Like any good TV show, The Pitt will happily throw realism out the window in the name of compelling storytelling (or a pointed healthcare inequality PSA). Devoting a large chunk of the season two’s penultimate episode to an emotionally charged ambulance bay conversation between Robby and his old motorcycle pal is a move straight out of the Grey’s Anatomy playbook—which similarly explored the quiet suicidal ideation of its traumatized lead character. That’s a fine choice for a TV melodrama. It’s just that The Pitt can be inconsistent with when and how it deploys that poetic touch and defaults to “realism” as its modus operandi.
For instance, it’s certainly realistic that two co-workers with a charged past might largely try to avoid each other for the first 10 hours of their shift. But it’s not necessarily good TV drama to ignore one of the defining relationship conflicts of the show’s first season until over halfway into its second. That’s part of why the dynamic between recovering addict Dr. Frank Langdon and whistleblower Dr. Trinity Santos felt a little underbaked this year. As The Pitt evolved beyond the compelling introductions of its debut season, its writers have struggled to juggle a massive ensemble filled with so many different relationship dynamics. It was actually Isa Briones and Patrick Ball themselves who asked for a more complex version of Santos and Langdon’s big season-two fight in order to reflect how rocky the road to addiction recovery can be. Before that, it seemed like the show’s writers had largely been thinking of post-rehab Langdon as a fully self-actualized foil for Robby’s refusal to get help.
While ambiguity can be a powerful tool for creators who know their characters inside and out, it can also be the result of writers who don’t make consistent choices about the story they’re telling. The Pitt deploys both kinds. The Langdon/Santos fight is one of the best, most layered scenes of the season, one that makes it possible to empathize with both characters’ conflicting points of view. Yet it’s also genuinely unclear if we’re supposed to take it at face value when Santos claims only three people know about Langdon stealing drugs from the hospital. Should we assume that’s not a “realistic” secret to be able to keep? Or is that a place where the show is prioritizing melodrama over realism? Different actors seem to be playing it in different ways.
In that sense, The Pitt is like the Schrödinger’s cat of TV dramas—simultaneously nuanced and simplistic, intentional and accidental. In fact, part of the reason everyone is so sure everyone else is watching wrong is because the vibe of The Pitt is often at odds with the actual text of the show. The feeling of this season is that Dr. Samira Mohan is considering leaving emergency medicine for an entirely new career in geriatrics sometime soon. What’s actually happening onscreen, however, is that she’s deciding whether she wants to accept an ER attending job or do a specialized fellowship when she graduates from the Pitt’s residency program a full year from now. It’s the same way Langdon feels like a guy who just swiped a few spare vials of benzos here and there, even though the text of the show is that he also actively diluted drugs then put them back into circulation to treat patients. The show rewards a close reading when it comes to its subtly deployed character arcs and yet suffers under one in other ways too.
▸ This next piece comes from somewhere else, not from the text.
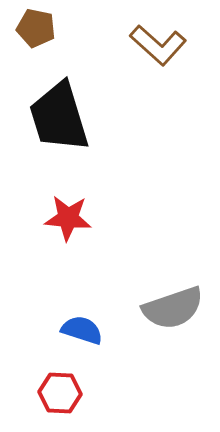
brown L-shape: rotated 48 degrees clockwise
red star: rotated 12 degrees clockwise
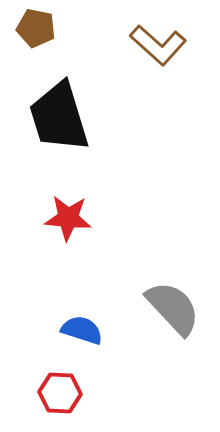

The truth is, The Pitt wants you to accept what’s happening onscreen without questioning it, except when it wants you to think about what’s not happening onscreen as crucial subtext. It wants to be a mystery-box show built around potential mass shooters, secret drug addictions, and hidden seizure conditions, except when it wants to be an incredibly straightforward series with no clues to find. It wants to embrace the limitations of its one-day premise except when it wants to suggest that characters who have known each other for two days 10 months apart have richer bonds than those who have spent the past four consecutive days working together. And it wants to intentionally explore Robby’s lightly misogynistic biases except when the writers and actors don’t seem to realize that’s what they’ve put onscreen.
Those aren’t the worst contradictions for a new show charting its own path, but they are contradictions nonetheless. The Pitt is wildly compelling but also wildly inconsistent—not because anyone is watching it wrong, but simply because it’s still finding its feet. It’s okay to admit The Pitt is both kind of smart and kind of dumb. In fact, that’s part of its charm.
Caroline Siede is a contributor to The A.V. Club.